This afternoon at 4 o’clock, the Los Angeles City Council's Rules & Elections Committee will hold the third and final public hearing on the Redistricting Commission's plan to gut the Eighth and Ninth Council districts, leaving them with nothing but poverty:

No thriving business districts or economic engines, and only the poorest residents in the city.



It's amazing to think that this April will mark 20 years since the Rodney King verdict and the civil unrest that followed. We have made significant progress in those 20 years, rebuilding and bringing new development and jobs into South L.A., but there is still much to be done.

We were within a month of acquiring and then developing a six-acre property at Vermont and Manchester that has been vacant since 1992, when the state eliminated community redevelopment agencies. Without the CRA, it might now be another 20 years before anything is built on that land. Recent federal cuts to the Community Development Block Grant program will result in less money available for South L.A. projects. 

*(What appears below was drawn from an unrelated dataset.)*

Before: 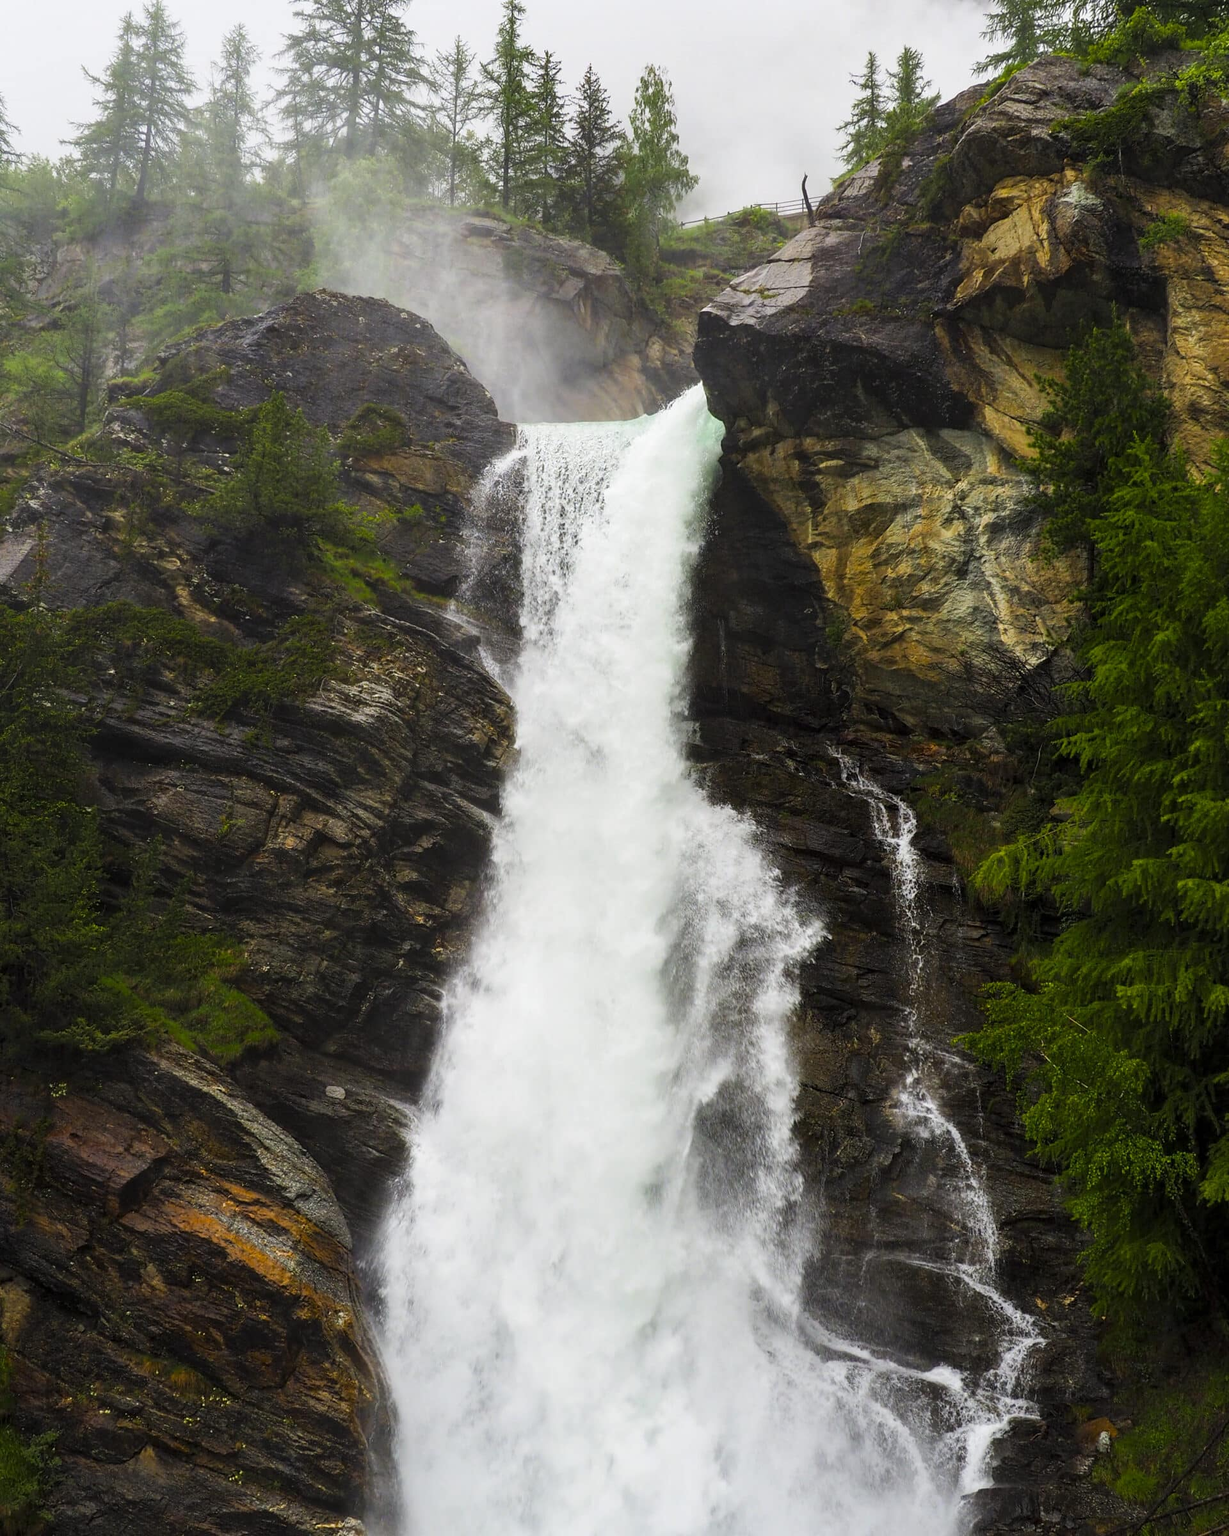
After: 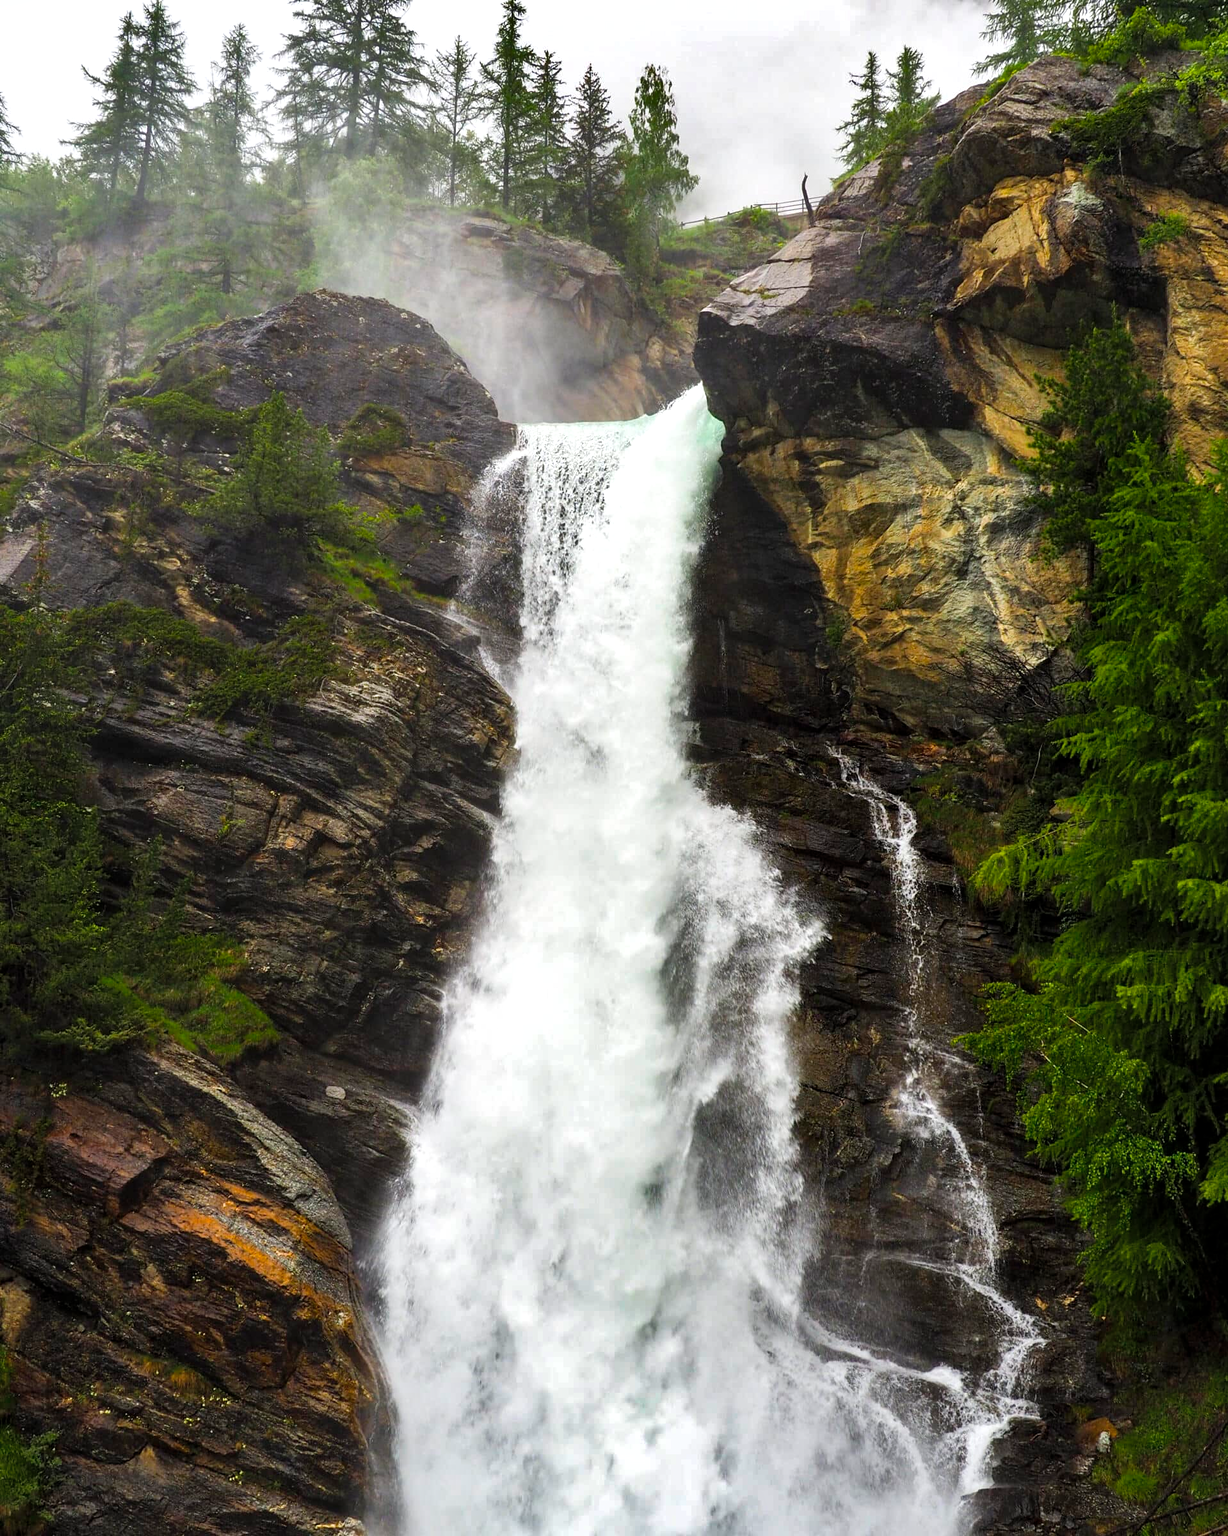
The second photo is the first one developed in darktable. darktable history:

Now the City Council appears eager to rubber-stamp a deeply flawed redistricting plan that will eliminate one of the few remaining tools a future Council member could use to improve South LA. With redrawn districts that contain no economic engines, future Council members will have no way to leverage new development to provide for the poor areas.

For example, when new market-rate housing is put in, a developer is required to set aside money to build or improve parks through a law called the Quimby Act. Or, a developer is often required to complete a “nexus study” before any large project, and as part of the conditions for approval, a Council member could require them to create nearby affordable housing, or something else that has a positive impact on the community.



But none of that can occur in a district that has only high poverty and no resources.

Councilmember Jan Perry and I are committed to fighting for economic justice for South L.A., which is why we retained a lawyer and had him send, at our request, a letter to City Atty. Carmen Trutanich, detailing the numerous violations of the City Charter, the federal Voting Rights Act, and the equal protection clause of the 14th Amendment of the Constitution. We are urging him to warn the City Council that approval of this flawed plan will result in certain costly litigation for the city.

But it doesn't have to come to that.

If six other Council members will stand up for what's right, and join Couniclmember Perry and me in opposing these maps, we can fix the problems and avoid a lawsuit.

We need your help.



This afternoon is the final public hearing of the Rules & Elections Committee, before the full City Council votes on the proposal.

4 o’clock – City Hall, Downtown, Council Chamber 200 N. Spring St.